# Cycleops Joule setup



## Damitletsride! (Oct 19, 2007)

I got myself a Cycleops Joule after losing my Garmin. Well out of the box it looks a lot less sturdy and a lot weaker than the Garmin. I'm not overly impressed with the instructions either. They go into detail about a few things but I can't see any info on how to start the timer for a work out. Also, Ive tried following their instructions a few times on how to make it find my Powertap, but can't seem to figure that out  .

Anyone got any help thats better than the near useless instructions that come with it?? 

Thanks!!


----------



## Poncharelli (May 7, 2006)

I just got the Joule 1.0 (non gps). I got my 2008 PT hub rebuilt at factory (old internals went bad), and they said the old yellow computer was not compatible. So decided to go with the Joule. 

I just start riding and hit one of the buttons (usually the + or ENTER button) and it starts display power rather quickly. No problem. 

Here's the latest manual: http://www.cycleops.com/pdfManuals/Joule/20819_Joule_User_Guide.pdf

Joule FAQs: http://www.cycleops.com/en/faqs/joule.html

My problem is I can't get the Joule to read my HR strap. It's a first generation strap but looks no different then what's for sale on website (2.4 Coded). 

Also, it might be time to change batteries in the hub. That's usually been my problem when the hub won't read.


----------



## nhluhr (Sep 9, 2010)

Damitletsride! said:


> I got myself a Cycleops Joule after losing my Garmin. Well out of the box it looks a lot less sturdy and a lot weaker than the Garmin. I'm not overly impressed with the instructions either. They go into detail about a few things but I can't see any info on how to start the timer for a work out. Also, Ive tried following their instructions a few times on how to make it find my Powertap, but can't seem to figure that out  .
> 
> Anyone got any help thats better than the near useless instructions that come with it??
> 
> Thanks!!


Did you spin the hub to 'turn it on' before you attempted to find it with the Joule?


----------



## Damitletsride! (Oct 19, 2007)

Hey yeah thanks for the replies so far. I did put it on the bike and spin the cranks for a while hoping it would pick it up, then I cycled around my yard for a few laps but it still didn't pick it up. I then read a review about it saying that there is no stop start button and it should just start when it picks up the GPS signal, sometimes after a few minutes.
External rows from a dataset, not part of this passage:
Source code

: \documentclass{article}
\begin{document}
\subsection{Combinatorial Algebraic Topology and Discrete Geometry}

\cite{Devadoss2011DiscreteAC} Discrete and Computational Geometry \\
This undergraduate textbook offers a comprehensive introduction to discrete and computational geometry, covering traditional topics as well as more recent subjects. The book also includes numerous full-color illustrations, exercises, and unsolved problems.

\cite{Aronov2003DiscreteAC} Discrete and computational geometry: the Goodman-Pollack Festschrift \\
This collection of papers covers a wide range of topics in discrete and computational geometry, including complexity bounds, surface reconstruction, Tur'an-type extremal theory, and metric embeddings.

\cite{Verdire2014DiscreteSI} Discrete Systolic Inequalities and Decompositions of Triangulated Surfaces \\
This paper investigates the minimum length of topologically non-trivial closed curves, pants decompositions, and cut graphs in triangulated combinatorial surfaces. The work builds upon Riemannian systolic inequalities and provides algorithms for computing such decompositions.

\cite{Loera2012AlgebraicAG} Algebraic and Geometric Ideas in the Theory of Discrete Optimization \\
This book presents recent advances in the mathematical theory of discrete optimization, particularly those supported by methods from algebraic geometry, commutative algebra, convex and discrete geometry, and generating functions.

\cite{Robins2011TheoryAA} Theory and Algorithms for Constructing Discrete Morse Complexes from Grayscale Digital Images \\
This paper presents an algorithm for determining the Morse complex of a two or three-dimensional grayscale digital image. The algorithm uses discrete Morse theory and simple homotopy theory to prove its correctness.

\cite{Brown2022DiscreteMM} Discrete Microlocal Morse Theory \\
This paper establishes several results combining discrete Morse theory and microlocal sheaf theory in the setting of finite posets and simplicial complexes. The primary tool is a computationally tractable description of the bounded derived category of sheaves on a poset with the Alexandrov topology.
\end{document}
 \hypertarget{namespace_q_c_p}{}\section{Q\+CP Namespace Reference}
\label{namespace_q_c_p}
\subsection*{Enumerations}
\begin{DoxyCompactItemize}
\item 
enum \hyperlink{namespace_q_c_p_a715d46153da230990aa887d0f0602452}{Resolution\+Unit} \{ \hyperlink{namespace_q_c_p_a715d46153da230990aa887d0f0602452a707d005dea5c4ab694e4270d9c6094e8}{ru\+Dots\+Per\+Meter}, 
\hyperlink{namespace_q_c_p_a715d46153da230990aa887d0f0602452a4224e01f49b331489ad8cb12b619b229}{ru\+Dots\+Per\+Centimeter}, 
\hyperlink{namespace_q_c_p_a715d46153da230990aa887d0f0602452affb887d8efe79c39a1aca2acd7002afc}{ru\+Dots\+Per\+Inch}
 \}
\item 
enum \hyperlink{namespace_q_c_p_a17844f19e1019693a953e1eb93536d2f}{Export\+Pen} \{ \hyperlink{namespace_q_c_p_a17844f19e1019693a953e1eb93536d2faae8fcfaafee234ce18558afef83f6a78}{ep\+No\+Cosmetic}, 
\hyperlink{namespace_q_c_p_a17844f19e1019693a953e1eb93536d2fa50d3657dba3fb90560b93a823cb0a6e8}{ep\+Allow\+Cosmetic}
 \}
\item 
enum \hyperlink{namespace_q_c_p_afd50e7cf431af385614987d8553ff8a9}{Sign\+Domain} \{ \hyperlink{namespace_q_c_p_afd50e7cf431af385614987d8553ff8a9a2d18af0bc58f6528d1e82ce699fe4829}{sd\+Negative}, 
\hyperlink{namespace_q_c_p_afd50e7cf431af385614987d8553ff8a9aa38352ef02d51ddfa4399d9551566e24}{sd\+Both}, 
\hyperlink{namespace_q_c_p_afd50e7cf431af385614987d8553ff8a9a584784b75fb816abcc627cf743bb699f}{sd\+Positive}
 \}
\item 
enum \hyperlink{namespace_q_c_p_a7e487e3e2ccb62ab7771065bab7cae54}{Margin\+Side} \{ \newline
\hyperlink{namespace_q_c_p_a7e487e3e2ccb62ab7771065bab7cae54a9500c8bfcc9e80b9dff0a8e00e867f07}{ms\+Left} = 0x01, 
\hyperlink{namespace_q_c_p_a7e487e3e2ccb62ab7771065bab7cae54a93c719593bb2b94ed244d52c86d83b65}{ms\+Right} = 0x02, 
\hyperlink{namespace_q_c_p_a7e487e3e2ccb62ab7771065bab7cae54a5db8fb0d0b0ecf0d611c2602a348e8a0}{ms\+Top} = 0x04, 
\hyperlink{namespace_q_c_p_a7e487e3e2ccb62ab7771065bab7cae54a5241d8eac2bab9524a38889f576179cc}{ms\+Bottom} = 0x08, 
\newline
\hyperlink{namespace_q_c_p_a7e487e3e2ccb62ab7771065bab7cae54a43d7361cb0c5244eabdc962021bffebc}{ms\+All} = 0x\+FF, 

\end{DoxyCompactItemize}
So I went out for a 90 minute ride and it never picked it up  .


----------



## nhluhr (Sep 9, 2010)

Damitletsride! said:


> Hey yeah thanks for the replies so far. I did put it on the bike and spin the cranks for a while hoping it would pick it up, then I cycled around my yard for a few laps but it still didn't pick it up. I then read a review about it saying that there is no stop start button and it should just start when it picks up the GPS signal, sometimes after a few minutes. So I went out for a 90 minute ride and it never picked it up  .


As a control freak, I wouldn't be able to handle that uncertainty. Garmin for me please!


----------



## Damitletsride! (Oct 19, 2007)

I had an edge 705 that I lost, I liked it a lot when it worked but it started to be very inconsistent over the last year or so, sometimes it failed to record data properly, I did all the things I was advised to do like factory reset etc but I still had problems. So I'm hoping the Joule will be better, when I get it to work.


----------



## Poncharelli (May 7, 2006)

How old is your PT hub? When I tried everything (relearn hub, replace batts, etc.,and multiple consecutive rides with no data), it turned out to be failed hub. 

Your hub might be done.


----------



## Damitletsride! (Oct 19, 2007)

Poncharelli said:


> How old is your PT hub? When I tried everything (relearn hub, replace batts, etc.,and multiple consecutive rides with no data), it turned out to be failed hub.
> 
> Your hub might be done.


Its 2.5 years old, I got it new. Its had pretty constant use, about 5/6 days a week, not sure how many thousand KM.


----------



## Got Time (Jan 23, 2009)

Do you have another ANT+ device that you can use to check whether your Joule picks it up?
That should be your first step to see on which side the problem might be.
AFAIR my Joule (1.0) didn't pick up the CycleOps PowerCal properly, but it worked for the speed/cadence sensor.
Only after a few tries and an actual ride the PowerCal was recognized.
BTW; make sure you got the latest firmware.
If that still doesn't work: call Saris, their customer support is pretty good.


----------



## Poncharelli (May 7, 2006)

Poncharelli said:


> Here's the latest manual: http://www.cycleops.com/pdfManuals/Joule/20819_Joule_User_Guide.pdf


Looks like we both have to do a "Sensor Pairing". (you for the PT hub; me for my HR strap). 

Refer to page 13 of the manual (link is quoted above). It's the only page you need for this.


----------